**Material provided:**
——

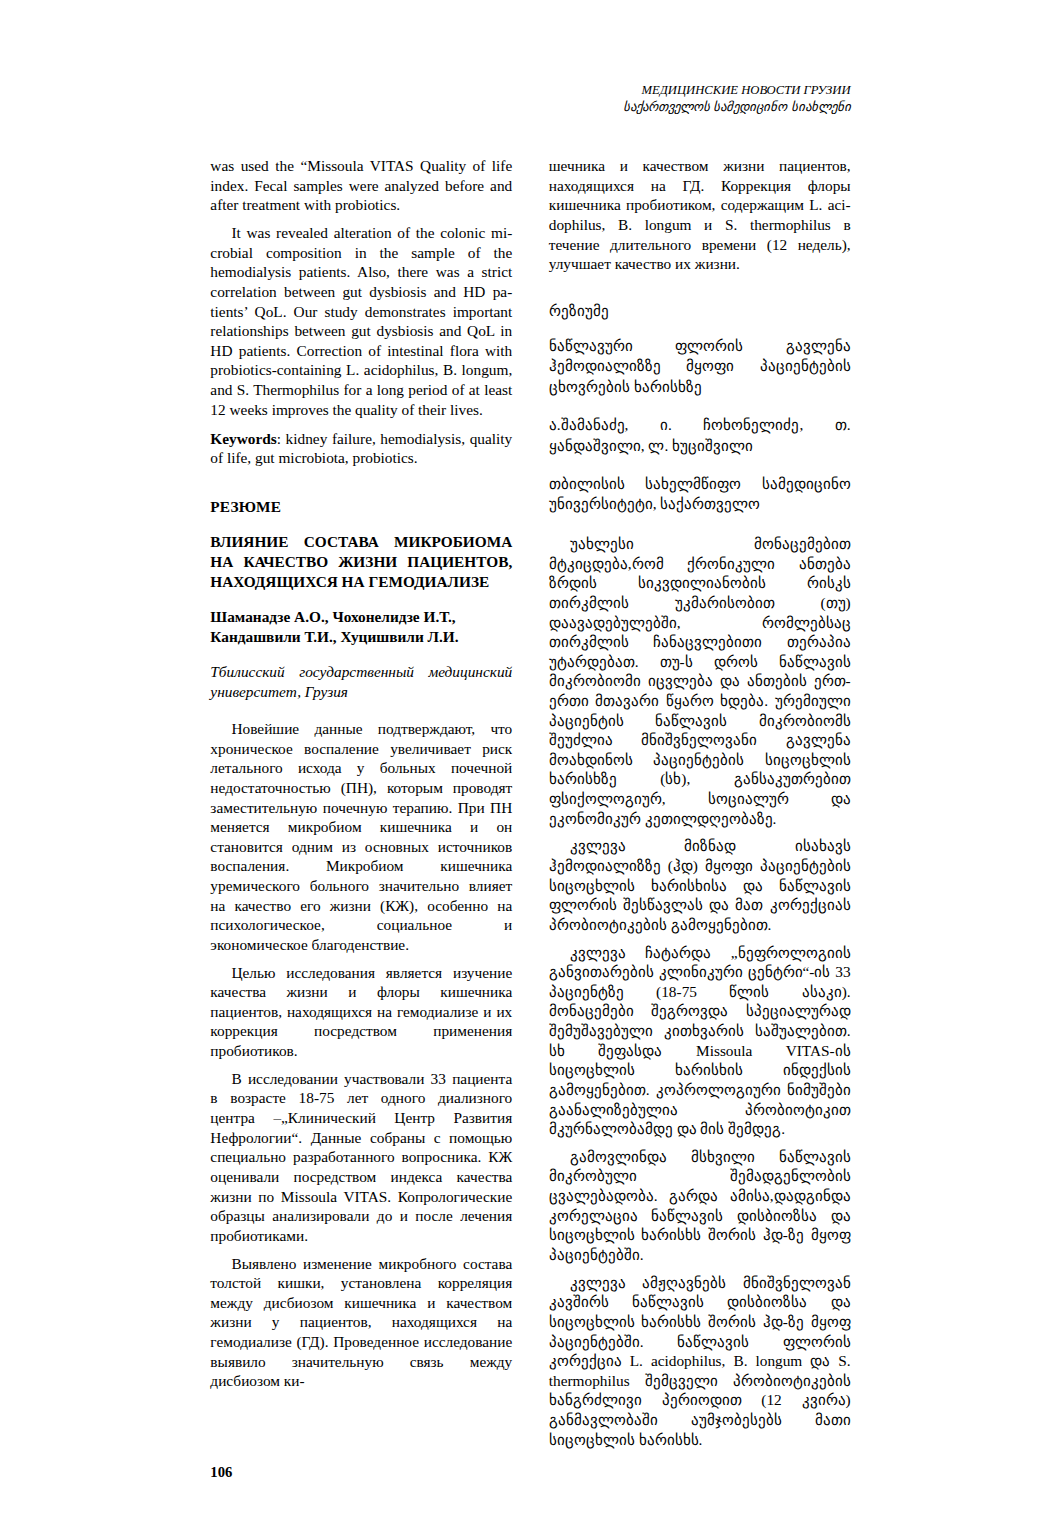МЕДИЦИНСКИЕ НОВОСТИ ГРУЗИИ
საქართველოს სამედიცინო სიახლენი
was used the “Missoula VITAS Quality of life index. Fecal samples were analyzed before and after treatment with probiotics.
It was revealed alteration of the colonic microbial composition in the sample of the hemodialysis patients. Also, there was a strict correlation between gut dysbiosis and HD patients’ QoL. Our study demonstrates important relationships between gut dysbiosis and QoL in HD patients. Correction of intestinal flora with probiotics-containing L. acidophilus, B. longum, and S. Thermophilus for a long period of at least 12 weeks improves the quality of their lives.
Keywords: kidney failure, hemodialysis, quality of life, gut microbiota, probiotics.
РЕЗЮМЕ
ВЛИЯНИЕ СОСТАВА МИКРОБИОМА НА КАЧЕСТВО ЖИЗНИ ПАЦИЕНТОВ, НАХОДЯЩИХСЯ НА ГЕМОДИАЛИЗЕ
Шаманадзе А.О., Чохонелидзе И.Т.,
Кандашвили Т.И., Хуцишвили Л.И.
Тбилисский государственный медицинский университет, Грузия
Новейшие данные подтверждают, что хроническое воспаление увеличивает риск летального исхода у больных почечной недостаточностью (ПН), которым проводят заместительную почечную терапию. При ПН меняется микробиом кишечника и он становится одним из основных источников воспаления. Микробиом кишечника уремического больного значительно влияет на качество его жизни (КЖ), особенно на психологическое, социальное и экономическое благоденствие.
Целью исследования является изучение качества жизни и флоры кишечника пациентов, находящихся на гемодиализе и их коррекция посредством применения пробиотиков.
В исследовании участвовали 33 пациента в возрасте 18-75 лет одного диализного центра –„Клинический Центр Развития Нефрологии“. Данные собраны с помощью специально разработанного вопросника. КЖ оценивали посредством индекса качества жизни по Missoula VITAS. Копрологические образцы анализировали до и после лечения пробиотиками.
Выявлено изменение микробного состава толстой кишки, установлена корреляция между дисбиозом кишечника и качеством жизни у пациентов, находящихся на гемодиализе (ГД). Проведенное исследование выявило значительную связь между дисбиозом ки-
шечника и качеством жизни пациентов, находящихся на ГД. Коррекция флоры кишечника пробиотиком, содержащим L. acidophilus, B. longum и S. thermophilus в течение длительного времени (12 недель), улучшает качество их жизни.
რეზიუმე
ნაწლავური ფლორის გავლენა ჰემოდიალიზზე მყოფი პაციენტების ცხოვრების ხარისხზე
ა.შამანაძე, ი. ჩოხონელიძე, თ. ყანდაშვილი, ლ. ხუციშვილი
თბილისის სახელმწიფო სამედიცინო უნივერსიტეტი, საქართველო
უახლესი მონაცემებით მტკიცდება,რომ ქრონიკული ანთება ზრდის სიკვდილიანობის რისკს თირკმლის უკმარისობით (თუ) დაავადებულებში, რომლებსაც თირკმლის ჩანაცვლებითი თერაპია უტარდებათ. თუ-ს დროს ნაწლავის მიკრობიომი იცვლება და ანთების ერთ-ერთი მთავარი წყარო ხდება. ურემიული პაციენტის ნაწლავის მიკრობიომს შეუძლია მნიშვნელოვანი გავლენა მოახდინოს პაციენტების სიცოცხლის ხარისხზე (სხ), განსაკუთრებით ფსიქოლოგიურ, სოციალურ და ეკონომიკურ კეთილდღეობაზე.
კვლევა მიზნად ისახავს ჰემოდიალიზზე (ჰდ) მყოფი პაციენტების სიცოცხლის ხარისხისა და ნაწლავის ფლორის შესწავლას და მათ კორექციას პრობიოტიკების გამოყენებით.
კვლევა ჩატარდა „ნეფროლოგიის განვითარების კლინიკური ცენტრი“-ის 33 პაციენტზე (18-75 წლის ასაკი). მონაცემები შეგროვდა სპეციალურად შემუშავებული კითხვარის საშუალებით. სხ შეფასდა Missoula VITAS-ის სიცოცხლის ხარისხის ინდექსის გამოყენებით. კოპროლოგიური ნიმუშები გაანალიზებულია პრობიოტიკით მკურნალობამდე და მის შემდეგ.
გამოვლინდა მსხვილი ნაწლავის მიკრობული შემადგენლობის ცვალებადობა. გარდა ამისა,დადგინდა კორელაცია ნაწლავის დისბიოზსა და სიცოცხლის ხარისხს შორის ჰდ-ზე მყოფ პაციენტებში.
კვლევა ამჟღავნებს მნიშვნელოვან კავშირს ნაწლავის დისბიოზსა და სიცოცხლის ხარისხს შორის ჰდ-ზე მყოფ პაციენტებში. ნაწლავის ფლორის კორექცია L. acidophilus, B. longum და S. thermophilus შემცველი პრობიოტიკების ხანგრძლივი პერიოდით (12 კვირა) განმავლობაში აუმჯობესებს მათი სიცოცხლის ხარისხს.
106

——

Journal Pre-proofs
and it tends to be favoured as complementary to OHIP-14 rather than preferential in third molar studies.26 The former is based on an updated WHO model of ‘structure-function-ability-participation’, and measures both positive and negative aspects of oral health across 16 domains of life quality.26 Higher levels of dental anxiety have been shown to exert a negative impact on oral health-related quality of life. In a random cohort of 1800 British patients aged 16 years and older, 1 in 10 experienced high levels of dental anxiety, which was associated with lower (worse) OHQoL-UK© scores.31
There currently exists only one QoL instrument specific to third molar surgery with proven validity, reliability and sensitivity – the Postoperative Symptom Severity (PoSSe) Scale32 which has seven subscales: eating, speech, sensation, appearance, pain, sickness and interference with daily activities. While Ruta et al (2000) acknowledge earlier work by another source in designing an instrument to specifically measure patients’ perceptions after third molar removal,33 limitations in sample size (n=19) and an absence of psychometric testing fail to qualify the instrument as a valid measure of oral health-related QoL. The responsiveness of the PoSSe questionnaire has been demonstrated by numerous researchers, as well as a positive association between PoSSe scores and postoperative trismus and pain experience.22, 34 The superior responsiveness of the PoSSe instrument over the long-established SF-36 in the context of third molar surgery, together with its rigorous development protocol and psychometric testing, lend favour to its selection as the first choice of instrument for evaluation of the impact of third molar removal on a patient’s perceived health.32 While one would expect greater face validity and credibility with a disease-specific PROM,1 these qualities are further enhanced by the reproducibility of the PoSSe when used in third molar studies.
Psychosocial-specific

——

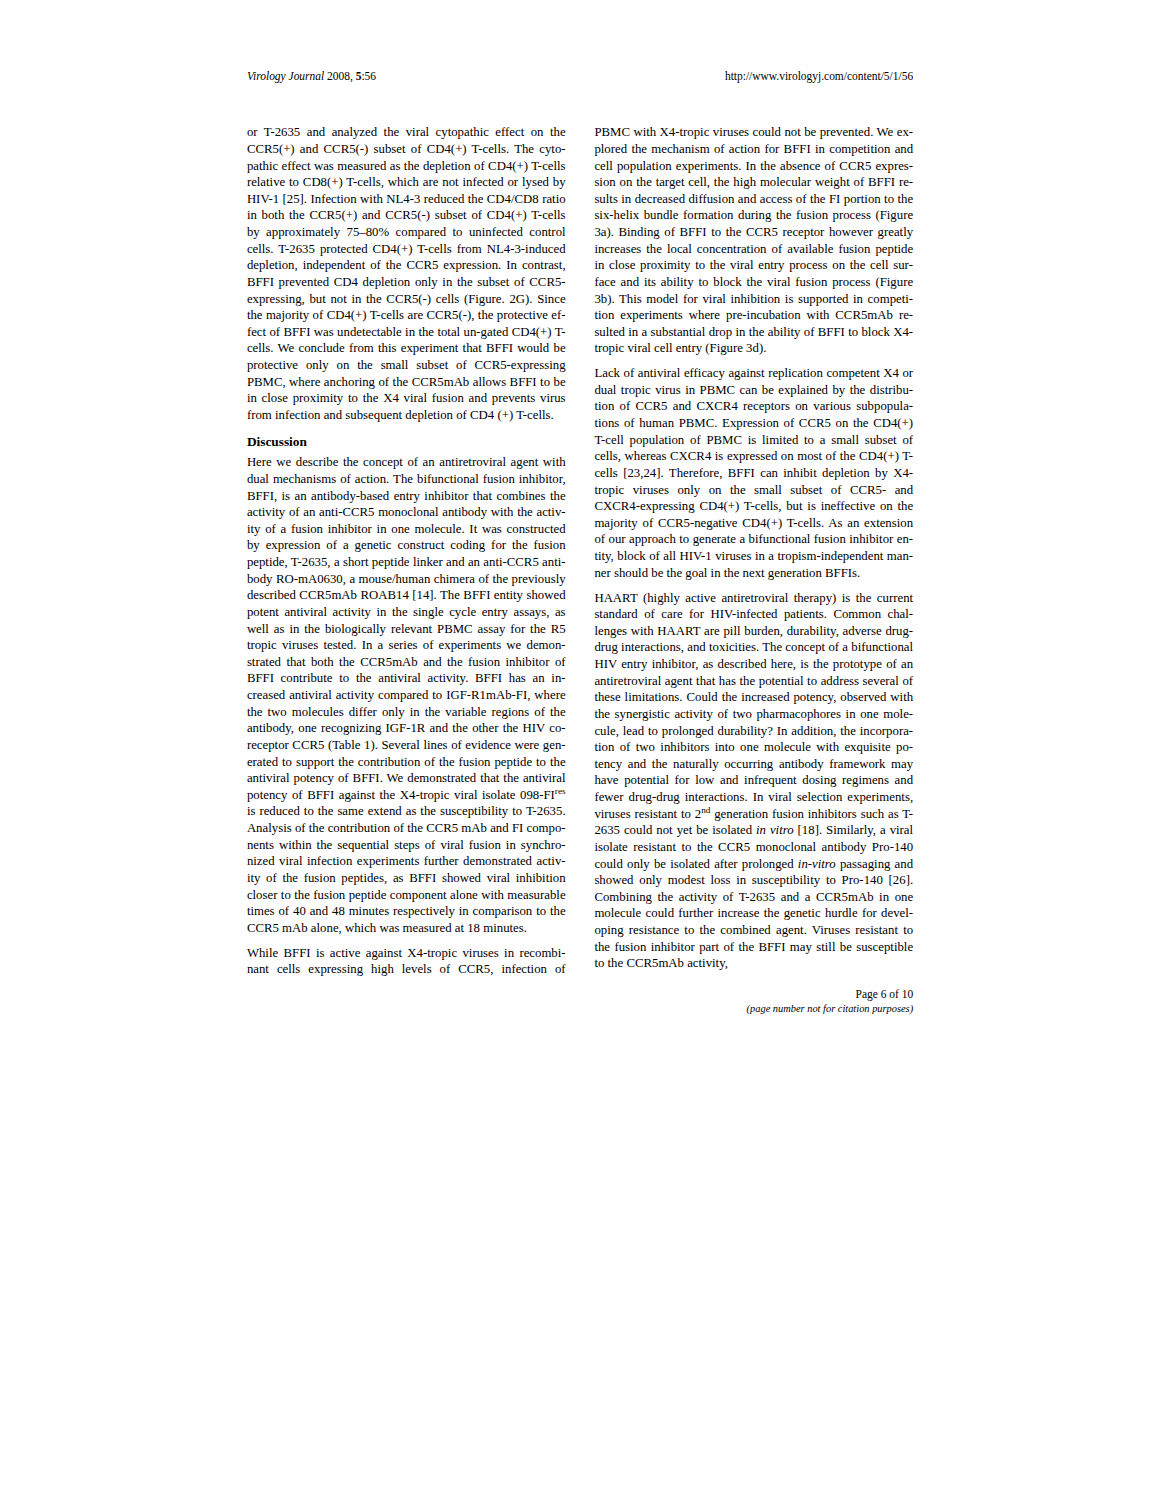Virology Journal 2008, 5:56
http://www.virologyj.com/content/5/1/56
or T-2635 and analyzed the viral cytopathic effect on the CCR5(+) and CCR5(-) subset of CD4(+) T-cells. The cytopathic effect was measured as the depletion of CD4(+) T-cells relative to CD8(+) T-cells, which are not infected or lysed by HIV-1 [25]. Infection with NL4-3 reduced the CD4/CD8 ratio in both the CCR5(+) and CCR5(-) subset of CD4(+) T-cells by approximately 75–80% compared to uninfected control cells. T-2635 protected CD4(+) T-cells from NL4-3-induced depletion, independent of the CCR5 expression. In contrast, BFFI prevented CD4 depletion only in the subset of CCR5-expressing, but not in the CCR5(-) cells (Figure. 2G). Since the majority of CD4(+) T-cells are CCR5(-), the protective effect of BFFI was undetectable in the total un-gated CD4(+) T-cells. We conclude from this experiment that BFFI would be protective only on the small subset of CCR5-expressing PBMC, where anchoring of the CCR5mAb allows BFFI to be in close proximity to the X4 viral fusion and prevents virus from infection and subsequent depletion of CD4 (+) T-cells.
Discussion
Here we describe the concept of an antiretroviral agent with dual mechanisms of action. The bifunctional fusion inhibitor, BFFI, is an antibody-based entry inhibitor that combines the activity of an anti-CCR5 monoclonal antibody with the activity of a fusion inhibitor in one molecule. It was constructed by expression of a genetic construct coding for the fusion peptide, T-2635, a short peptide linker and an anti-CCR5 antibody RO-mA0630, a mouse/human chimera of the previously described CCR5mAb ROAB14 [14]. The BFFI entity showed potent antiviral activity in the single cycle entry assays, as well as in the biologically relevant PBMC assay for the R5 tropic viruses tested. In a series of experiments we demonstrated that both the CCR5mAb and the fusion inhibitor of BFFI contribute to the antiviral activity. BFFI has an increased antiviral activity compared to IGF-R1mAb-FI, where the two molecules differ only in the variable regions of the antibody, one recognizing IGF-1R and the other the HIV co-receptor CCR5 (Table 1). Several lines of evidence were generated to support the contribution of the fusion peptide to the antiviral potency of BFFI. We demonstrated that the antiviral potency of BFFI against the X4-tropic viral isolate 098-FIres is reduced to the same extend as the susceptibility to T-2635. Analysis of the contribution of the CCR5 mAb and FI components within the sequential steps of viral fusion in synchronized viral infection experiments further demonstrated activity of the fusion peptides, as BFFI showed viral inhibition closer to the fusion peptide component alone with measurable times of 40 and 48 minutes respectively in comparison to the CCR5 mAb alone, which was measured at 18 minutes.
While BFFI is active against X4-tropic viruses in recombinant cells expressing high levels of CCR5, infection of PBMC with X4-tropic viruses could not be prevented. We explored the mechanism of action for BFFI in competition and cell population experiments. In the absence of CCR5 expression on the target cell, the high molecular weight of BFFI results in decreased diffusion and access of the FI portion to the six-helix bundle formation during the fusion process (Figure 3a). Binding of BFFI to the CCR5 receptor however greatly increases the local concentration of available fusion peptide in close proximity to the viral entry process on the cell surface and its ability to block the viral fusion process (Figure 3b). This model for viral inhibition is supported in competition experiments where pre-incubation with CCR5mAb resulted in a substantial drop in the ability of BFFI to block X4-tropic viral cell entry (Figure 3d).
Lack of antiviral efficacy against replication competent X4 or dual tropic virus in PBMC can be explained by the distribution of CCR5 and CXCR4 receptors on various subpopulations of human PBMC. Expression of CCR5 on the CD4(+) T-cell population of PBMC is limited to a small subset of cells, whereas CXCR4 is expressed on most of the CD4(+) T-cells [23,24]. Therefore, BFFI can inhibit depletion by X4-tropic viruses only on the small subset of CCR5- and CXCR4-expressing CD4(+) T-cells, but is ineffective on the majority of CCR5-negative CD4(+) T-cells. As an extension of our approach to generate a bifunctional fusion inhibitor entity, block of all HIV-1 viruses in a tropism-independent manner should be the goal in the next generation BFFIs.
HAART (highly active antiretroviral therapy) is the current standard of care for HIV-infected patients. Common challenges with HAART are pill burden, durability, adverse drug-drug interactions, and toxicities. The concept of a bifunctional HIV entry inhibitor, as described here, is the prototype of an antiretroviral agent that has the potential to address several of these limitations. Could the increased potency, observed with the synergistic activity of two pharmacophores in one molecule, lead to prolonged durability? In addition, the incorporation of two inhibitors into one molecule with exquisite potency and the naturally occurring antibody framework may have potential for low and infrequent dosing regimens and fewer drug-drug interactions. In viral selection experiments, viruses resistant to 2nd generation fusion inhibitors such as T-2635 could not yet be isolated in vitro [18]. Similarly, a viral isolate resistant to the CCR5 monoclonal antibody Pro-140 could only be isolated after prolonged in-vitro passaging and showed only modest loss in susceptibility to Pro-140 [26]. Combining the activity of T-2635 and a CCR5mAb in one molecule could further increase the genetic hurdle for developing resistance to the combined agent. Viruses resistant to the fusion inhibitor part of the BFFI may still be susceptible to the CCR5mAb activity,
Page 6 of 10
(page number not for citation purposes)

——

**Exercise details:** Give again, exactly as written above, each line from the one that has "МЕДИЦИНСКИЕ НОВОСТИ ГРУЗИИ" to the one that has "Тбилисский государственный медицинский", both included; omit the pictures.

**Expected output:**
МЕДИЦИНСКИЕ НОВОСТИ ГРУЗИИ
საქართველოს სამედიცინო სიახლენი
was used the “Missoula VITAS Quality of life index. Fecal samples were analyzed before and after treatment with probiotics.
It was revealed alteration of the colonic microbial composition in the sample of the hemodialysis patients. Also, there was a strict correlation between gut dysbiosis and HD patients’ QoL. Our study demonstrates important relationships between gut dysbiosis and QoL in HD patients. Correction of intestinal flora with probiotics-containing L. acidophilus, B. longum, and S. Thermophilus for a long period of at least 12 weeks improves the quality of their lives.
Keywords: kidney failure, hemodialysis, quality of life, gut microbiota, probiotics.
РЕЗЮМЕ
ВЛИЯНИЕ СОСТАВА МИКРОБИОМА НА КАЧЕСТВО ЖИЗНИ ПАЦИЕНТОВ, НАХОДЯЩИХСЯ НА ГЕМОДИАЛИЗЕ
Шаманадзе А.О., Чохонелидзе И.Т.,
Кандашвили Т.И., Хуцишвили Л.И.
Тбилисский государственный медицинский университет, Грузия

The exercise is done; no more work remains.